Geen opgewekt vertrouwen na geven valse info bij onderzoek
Een ondernemer mag in principe vertrouwen ontlenen aan uitlatingen in het controlerapport van de fiscus over de heffing van omzetbelasting. Een uitzondering geldt als de ondernemer tijdens dat onderzoek onjuiste informatie heeft verstrekt.
Een bv verricht vanaf 2000 reclamediensten voor Zwitserse AG’s zonder hen omzetbelasting in rekening te brengen. Na een boekenonderzoek bij de bv in 2002 merkt de controlerend ambtenaar in zijn rapport op dat de omzet voor diensten verricht aan ondernemers die gevestigd zijn buiten de EU terecht buiten de btw-heffing is gelaten.
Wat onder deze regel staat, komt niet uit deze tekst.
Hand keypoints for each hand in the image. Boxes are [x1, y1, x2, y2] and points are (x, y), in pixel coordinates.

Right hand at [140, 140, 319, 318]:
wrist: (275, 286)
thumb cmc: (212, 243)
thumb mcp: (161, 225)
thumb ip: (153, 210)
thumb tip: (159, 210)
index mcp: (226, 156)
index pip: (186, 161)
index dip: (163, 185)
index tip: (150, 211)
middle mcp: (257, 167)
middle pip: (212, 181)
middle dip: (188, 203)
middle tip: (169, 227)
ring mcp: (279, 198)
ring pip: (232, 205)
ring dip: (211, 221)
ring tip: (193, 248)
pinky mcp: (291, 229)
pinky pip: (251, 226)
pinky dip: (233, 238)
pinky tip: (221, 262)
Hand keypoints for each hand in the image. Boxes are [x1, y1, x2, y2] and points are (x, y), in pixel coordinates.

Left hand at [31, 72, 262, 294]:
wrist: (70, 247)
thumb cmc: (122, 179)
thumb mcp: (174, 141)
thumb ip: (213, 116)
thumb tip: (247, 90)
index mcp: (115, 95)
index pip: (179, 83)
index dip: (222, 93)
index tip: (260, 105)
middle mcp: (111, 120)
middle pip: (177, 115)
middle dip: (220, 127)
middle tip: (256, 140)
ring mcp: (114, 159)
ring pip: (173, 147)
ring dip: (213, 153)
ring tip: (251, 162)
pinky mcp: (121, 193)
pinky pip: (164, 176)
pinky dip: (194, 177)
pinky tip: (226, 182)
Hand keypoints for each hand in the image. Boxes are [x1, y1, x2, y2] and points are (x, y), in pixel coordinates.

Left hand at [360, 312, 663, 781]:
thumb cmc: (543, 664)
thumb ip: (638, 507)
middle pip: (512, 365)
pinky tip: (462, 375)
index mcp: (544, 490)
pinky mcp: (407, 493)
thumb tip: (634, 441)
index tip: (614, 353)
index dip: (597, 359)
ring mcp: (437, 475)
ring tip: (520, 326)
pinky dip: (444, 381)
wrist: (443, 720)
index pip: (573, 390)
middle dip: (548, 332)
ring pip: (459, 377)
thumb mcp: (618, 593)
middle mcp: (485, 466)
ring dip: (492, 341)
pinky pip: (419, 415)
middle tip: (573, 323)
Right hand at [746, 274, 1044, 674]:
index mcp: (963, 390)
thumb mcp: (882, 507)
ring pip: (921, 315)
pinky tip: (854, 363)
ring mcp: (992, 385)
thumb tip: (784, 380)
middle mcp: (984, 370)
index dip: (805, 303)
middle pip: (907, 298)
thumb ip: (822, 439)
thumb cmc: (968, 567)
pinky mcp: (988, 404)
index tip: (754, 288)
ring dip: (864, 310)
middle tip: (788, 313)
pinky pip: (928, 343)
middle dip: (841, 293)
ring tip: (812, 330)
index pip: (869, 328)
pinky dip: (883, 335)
Zo’n drie jaar later is een boekenonderzoek ingesteld bij een Nederlandse vennootschap die zowel met de AG’s als met de bv is gelieerd. De Belastingdienst concludeert aan de hand van dat onderzoek dat de reclamediensten niet jegens de AG’s maar jegens de Nederlandse vennootschap zijn verricht. Daarom is de bv daarover omzetbelasting verschuldigd.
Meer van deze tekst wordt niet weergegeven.